Cymański w poniedziałkowej rozmowie z TVN24 ocenił, że wynik wyborczy PiS jest dla tej partii porażką. Dodał, że PiS powinno rozpocząć dyskusję na temat wyborów. "W każdej partii powinna być dyskusja po wyborach. W PiS są różne oceny, niewątpliwie mamy do czynienia z porażką. Zdaniem niektórych - dotkliwą. Nie jest to może klęska, bo wynik jest przyzwoity, ale liczyliśmy na nieco więcej" - mówił europoseł.
W środę Cymańskiego skrytykowali rzecznik partii i szef klubu PiS.
"Tadeusz Cymański idzie złą drogą. Naśladując Aleksandra Kwaśniewskiego, mógłbym powiedzieć +Tadeuszu nie idź tą drogą+" - oświadczył dziennikarzom w Sejmie Błaszczak.
Jak dodał, Cymański powinien raczej dbać o to, żeby środowisko, do którego należy, zyskiwało poparcie, a tymczasem "kreuje fakty, co nie służy pozycji PiS, tylko jej szkodzi". "Mam wrażenie, że to, że jest częściej w Brukseli niż w Warszawie, wpływa na jego ocenę sytuacji. Ona nie jest oceną adekwatną do tego, co się dzieje w PiS" - powiedział Błaszczak.
Hofman z kolei podkreślił, że "każdy, kto będzie publicznie szkodził partii, znajdzie się poza PiS-em". "To jasne. Wiem, że mądrość Tadeusza Cymańskiego jest wielka i doświadczenie równie duże i poza tym nic takiego więcej się nie zdarzy" - dodał poseł PiS.
Według niego, Cymański dał się namówić dziennikarzom, "żeby oceniać, rozliczać kampanię wyborczą w telewizyjnych studiach i studiach radiowych".
"Do tego są odpowiednie miejsca w partii. Każdy przeciwnik PiS cieszy się z tego, że ktoś publicznie rozmawia o przyczynach - tak jak Tadeusz Cymański. Nie należy dawać satysfakcji przeciwnikom" - powiedział Hofman dziennikarzom w Sejmie.
Sam Cymański, jak mówi, jest "zdziwiony i zaskoczony taką reakcją". "Nie chcę komentować tego głębiej. Wydaje mi się, że ta reakcja moich kolegów jest niewspółmierna do tego, co powiedziałem" - powiedział PAP europoseł.
"Krytyczny głos to nie jest atak" - podkreślił.

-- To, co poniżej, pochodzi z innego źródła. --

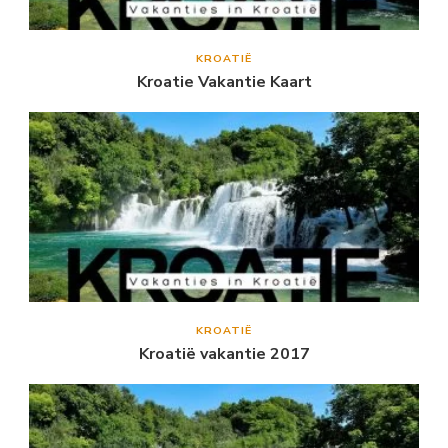
KROATIË
Kroatie Vakantie Kaart
KROATIË
Kroatië vakantie 2017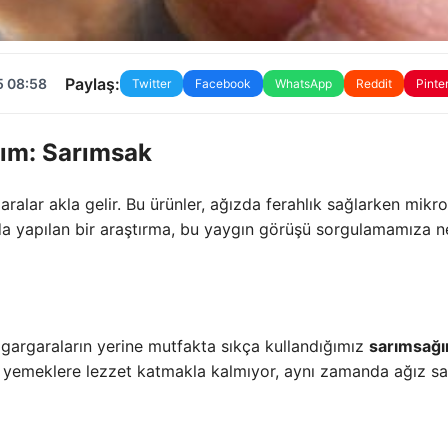
Paylaş:
5 08:58
Twitter
Facebook
WhatsApp
Reddit
Pinte
şım: Sarımsak
aralar akla gelir. Bu ürünler, ağızda ferahlık sağlarken mikro
da yapılan bir araştırma, bu yaygın görüşü sorgulamamıza 
 gargaraların yerine mutfakta sıkça kullandığımız
sarımsağı
ce yemeklere lezzet katmakla kalmıyor, aynı zamanda ağız sağ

Hofman kolejny raz podkreśli w środę, że rozliczeń w PiS po kampanii nie będzie, choć przed partią nadal analiza wyborczego wyniku, tak aby kolejny był lepszy. Podkreślił, że potrzebna jest praca "nad nowymi kanałami komunikacji". "Przez obecne nie da się przekomunikować, co chcemy powiedzieć, i wygrać wybory" - mówił.
Poseł zaprzeczył też medialnym spekulacjom na temat wewnętrznego konfliktu w PiS między osobami związanymi ze Zbigniewem Ziobro a kierownictwem PiS. "Dzisiaj poza medialną spekulacją co zrobi Zbigniew Ziobro, co zrobi partia ze Zbigniewem Ziobro, nic się nie dzieje" - powiedział.
Jak nieoficjalnie dowiedziała się PAP, w PiS powstaje właśnie lista parlamentarzystów, którzy w czasie kampanii wyborczej nie konsultowali swoich wypowiedzi medialnych z rzecznikiem partii. O tym, że prezes PiS zalecił konsultacje publicznych wypowiedzi z Hofmanem, PAP informowała przed wakacjami.